The Logan Heights Family Health Center has been awarded a $450,000 grant from the California Youth Authority to remove tattoos from reformed gang members. "Offensive gang-related tattoos often interfere with young people gaining employment and leading productive lives," according to a news release from the CYA. "Studies have shown that by removing these tattoos and facilitating positive activities to encourage productive citizenship, public safety can be enhanced." The grant includes a tattoo removal machine and covers sufficient operating costs to eliminate at least 250 tattoos a year ... A judge from San Diego has ruled that the last surviving member of the old Platters singing group has exclusive rights to the name and can keep the widow of an ex-member from using it. Platters founder Herb Reed got into a legal wrangle with Martha Robi, widow of Paul Robi, who split from the group back in 1965 after he was busted for drugs. She set up her own Platters group in the 1980s and sued Reed, who was also using the name.

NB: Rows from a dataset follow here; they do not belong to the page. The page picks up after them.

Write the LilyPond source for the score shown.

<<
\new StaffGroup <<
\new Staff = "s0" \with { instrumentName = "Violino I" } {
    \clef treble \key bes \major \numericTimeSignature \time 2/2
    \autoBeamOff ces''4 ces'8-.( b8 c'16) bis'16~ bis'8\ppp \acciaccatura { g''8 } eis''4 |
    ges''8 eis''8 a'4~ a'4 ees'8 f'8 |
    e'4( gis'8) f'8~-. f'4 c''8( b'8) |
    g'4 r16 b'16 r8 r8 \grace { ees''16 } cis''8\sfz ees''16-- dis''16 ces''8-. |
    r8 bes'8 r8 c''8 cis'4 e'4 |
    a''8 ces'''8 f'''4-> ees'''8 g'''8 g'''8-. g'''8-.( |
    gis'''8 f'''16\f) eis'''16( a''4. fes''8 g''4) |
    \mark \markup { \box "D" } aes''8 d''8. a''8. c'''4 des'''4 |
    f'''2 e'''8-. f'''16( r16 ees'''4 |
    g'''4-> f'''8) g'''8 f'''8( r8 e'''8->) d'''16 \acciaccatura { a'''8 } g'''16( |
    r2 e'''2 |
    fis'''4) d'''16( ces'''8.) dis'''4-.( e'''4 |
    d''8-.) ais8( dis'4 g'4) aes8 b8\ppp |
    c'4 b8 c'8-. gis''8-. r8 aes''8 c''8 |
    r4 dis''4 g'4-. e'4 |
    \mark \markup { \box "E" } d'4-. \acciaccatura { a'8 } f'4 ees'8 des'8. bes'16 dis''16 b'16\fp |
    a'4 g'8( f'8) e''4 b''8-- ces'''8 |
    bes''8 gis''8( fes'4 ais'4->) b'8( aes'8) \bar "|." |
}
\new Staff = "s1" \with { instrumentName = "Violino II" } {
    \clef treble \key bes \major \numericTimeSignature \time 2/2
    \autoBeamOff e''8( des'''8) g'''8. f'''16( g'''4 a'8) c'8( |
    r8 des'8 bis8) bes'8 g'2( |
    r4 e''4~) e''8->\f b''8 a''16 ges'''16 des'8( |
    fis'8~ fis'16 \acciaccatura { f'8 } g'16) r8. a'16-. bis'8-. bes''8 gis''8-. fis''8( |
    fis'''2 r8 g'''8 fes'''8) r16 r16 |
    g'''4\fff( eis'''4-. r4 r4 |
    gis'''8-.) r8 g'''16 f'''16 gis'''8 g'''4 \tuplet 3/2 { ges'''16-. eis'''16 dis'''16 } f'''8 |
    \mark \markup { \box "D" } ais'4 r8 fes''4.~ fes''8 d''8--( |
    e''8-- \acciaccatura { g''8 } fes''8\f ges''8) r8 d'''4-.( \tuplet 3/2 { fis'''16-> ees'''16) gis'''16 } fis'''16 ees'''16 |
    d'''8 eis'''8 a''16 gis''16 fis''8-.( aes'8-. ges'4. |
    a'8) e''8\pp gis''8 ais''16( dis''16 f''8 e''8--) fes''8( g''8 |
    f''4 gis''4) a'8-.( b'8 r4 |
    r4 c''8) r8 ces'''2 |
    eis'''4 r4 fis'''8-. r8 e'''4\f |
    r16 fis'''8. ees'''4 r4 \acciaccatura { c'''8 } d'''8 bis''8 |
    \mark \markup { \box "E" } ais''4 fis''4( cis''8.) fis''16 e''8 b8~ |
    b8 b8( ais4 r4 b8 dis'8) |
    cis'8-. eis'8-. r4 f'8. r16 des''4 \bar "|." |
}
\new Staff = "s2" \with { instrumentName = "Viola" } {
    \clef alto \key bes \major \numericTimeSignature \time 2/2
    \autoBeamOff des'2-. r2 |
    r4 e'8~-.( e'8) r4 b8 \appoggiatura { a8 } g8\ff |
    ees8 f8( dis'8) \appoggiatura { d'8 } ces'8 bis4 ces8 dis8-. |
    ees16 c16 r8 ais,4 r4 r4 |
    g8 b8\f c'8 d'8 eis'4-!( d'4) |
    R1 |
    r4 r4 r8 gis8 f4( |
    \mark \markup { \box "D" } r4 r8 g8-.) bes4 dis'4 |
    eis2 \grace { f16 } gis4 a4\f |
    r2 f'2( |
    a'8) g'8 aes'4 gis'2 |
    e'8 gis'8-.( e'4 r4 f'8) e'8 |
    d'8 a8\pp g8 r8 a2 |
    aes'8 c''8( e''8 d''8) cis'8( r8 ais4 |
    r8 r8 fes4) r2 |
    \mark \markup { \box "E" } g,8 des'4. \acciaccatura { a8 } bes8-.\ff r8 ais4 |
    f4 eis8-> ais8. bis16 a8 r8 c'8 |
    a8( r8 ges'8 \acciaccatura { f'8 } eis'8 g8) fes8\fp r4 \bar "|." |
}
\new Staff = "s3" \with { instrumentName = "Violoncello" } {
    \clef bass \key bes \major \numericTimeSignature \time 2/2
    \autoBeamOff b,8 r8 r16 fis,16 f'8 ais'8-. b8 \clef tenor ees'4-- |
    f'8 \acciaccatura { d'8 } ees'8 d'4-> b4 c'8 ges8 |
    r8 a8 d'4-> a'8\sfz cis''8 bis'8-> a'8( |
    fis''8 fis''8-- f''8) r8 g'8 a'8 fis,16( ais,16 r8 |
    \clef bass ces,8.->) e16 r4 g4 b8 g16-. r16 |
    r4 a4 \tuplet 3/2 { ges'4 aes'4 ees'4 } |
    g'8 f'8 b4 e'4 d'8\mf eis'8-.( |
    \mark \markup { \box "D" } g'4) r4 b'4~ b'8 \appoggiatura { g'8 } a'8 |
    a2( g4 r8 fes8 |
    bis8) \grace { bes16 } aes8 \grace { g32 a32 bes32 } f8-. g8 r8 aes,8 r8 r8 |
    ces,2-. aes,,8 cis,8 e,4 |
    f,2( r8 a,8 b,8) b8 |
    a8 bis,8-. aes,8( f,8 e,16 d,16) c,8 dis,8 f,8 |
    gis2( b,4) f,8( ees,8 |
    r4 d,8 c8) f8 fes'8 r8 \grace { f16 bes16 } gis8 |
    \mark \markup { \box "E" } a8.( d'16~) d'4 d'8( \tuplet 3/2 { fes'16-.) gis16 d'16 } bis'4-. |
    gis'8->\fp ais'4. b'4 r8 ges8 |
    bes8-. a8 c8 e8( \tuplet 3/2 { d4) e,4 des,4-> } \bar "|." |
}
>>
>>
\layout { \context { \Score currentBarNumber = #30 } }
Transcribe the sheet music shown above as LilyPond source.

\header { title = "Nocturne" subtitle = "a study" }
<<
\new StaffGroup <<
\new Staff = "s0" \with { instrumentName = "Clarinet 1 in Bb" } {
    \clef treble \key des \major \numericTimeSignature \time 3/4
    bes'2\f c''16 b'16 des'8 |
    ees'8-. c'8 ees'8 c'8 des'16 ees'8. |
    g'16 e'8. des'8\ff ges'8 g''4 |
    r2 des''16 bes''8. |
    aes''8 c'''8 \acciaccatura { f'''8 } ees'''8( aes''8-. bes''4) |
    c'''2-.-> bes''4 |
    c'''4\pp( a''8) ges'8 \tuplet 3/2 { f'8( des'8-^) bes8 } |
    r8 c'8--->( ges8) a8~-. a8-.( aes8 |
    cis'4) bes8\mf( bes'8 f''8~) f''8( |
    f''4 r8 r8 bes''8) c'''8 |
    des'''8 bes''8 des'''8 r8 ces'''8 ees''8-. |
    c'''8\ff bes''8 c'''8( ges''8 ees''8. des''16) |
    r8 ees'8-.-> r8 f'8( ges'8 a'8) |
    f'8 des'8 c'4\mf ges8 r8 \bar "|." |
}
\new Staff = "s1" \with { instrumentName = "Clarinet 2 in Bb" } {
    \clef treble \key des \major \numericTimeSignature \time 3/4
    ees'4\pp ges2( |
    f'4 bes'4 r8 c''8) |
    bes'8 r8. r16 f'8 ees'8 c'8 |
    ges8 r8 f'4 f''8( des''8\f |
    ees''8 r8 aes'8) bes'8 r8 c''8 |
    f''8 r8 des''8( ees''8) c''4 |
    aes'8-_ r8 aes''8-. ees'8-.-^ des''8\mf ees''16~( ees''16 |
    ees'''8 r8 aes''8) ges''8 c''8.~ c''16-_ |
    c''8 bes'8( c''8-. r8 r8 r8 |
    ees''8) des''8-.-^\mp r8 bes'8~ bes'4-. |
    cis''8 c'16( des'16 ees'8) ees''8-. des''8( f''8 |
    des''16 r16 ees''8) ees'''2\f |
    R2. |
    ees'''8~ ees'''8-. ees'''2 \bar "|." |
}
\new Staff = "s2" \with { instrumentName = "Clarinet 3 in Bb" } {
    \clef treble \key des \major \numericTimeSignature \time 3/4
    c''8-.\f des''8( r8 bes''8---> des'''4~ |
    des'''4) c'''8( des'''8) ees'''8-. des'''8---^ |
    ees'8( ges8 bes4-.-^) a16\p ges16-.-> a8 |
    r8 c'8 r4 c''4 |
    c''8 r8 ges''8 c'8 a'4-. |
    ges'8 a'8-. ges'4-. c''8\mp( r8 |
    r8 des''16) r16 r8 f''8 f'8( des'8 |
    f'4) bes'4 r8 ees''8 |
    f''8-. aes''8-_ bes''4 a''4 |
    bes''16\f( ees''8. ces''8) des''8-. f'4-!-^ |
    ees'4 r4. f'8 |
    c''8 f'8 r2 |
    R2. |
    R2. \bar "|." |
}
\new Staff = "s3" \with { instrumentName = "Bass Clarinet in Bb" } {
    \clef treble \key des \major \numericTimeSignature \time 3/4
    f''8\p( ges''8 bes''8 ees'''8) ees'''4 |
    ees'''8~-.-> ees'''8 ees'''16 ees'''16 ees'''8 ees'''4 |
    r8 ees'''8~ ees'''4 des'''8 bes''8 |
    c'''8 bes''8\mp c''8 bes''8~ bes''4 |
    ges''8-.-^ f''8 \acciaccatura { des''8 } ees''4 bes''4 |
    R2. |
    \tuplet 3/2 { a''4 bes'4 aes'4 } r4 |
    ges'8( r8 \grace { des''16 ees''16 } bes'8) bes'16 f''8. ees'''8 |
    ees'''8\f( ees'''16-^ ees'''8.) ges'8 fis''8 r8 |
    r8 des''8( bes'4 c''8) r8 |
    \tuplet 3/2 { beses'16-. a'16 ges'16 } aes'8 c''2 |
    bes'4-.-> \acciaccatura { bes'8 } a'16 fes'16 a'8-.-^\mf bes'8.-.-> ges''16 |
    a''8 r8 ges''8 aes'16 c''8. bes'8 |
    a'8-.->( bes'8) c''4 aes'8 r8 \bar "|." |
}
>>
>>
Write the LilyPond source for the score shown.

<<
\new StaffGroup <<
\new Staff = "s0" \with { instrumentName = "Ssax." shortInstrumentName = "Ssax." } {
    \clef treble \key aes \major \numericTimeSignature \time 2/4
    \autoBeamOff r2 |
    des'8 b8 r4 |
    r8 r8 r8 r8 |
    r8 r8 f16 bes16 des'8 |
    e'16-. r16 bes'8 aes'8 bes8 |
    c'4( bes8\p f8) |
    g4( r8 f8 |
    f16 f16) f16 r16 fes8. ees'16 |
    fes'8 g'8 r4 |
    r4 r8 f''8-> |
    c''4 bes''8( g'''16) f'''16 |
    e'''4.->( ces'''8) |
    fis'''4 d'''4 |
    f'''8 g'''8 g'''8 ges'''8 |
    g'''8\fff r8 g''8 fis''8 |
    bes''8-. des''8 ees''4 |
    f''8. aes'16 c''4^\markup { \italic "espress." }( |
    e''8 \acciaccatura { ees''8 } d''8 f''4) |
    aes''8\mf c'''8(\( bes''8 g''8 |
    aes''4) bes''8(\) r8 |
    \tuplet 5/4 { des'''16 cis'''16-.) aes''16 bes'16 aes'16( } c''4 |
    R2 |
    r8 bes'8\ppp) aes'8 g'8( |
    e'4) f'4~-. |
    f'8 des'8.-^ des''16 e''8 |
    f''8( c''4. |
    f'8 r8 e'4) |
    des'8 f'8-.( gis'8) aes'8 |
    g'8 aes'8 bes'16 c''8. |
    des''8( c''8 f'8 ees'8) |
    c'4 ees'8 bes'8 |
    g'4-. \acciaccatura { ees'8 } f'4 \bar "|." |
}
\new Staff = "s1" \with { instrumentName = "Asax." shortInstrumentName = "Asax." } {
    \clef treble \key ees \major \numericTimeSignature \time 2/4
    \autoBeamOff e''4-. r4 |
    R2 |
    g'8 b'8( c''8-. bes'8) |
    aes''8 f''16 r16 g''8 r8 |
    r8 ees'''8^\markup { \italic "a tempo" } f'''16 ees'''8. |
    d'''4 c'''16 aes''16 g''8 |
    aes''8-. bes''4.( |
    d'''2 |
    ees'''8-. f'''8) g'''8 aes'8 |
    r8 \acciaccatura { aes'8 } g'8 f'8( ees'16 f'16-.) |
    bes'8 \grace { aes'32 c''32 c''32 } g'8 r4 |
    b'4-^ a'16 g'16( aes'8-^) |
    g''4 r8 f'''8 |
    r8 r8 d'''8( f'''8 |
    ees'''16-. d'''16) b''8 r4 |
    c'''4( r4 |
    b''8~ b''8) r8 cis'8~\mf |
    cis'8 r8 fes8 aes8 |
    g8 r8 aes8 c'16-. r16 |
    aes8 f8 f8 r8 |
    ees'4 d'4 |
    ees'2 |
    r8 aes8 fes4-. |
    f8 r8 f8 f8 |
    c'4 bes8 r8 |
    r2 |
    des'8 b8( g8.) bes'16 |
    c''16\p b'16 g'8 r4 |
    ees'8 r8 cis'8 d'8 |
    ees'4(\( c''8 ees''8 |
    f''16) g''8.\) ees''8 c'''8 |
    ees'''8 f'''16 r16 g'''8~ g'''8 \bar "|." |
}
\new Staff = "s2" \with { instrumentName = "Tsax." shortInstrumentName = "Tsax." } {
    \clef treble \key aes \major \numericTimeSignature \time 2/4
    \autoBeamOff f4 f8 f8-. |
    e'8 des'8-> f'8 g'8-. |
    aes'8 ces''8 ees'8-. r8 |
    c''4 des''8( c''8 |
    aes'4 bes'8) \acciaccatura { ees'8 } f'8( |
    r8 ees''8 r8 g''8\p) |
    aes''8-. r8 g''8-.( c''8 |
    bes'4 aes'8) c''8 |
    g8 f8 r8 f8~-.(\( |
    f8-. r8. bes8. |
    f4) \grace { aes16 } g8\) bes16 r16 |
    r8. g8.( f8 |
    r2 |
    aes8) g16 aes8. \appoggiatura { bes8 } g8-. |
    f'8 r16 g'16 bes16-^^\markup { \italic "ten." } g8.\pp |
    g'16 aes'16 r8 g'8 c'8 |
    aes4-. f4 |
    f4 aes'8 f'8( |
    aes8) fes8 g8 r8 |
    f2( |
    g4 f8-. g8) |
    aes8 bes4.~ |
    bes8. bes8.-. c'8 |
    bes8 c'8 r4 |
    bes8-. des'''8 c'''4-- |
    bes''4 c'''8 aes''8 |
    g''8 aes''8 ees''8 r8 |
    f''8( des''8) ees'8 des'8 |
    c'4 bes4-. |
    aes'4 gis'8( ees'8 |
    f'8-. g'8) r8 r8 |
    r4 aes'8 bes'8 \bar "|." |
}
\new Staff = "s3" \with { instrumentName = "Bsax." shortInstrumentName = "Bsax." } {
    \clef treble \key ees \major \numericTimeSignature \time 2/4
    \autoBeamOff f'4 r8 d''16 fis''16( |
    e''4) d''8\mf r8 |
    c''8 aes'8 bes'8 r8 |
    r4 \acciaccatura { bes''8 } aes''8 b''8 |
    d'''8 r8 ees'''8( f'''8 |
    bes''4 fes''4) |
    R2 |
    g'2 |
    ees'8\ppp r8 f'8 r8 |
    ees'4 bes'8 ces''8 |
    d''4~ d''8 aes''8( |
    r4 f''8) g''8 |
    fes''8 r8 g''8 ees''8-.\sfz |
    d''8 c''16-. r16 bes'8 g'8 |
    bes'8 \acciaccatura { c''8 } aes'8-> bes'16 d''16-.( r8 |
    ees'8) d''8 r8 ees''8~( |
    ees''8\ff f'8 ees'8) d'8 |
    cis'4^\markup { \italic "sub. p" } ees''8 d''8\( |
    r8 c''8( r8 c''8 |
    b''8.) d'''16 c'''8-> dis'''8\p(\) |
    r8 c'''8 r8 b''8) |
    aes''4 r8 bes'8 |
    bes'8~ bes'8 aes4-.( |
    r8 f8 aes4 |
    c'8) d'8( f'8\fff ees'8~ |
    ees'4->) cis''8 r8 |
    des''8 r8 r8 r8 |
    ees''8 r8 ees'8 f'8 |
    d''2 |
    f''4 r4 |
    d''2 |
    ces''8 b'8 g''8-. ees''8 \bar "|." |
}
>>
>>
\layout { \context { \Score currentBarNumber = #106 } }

Last week, U.S. District Judge Judith Keep of San Diego, serving as a temporary member of the 9th U.S. Circuit Court of Appeals, wrote that "allowing Martha Robi to organize a rival group called 'The Platters' and allowing it to perform music as that group would lead to confusion among reasonable consumers."... San Diego State University graduate Rex Babin, 36, has been named editorial cartoonist for the Sacramento Bee.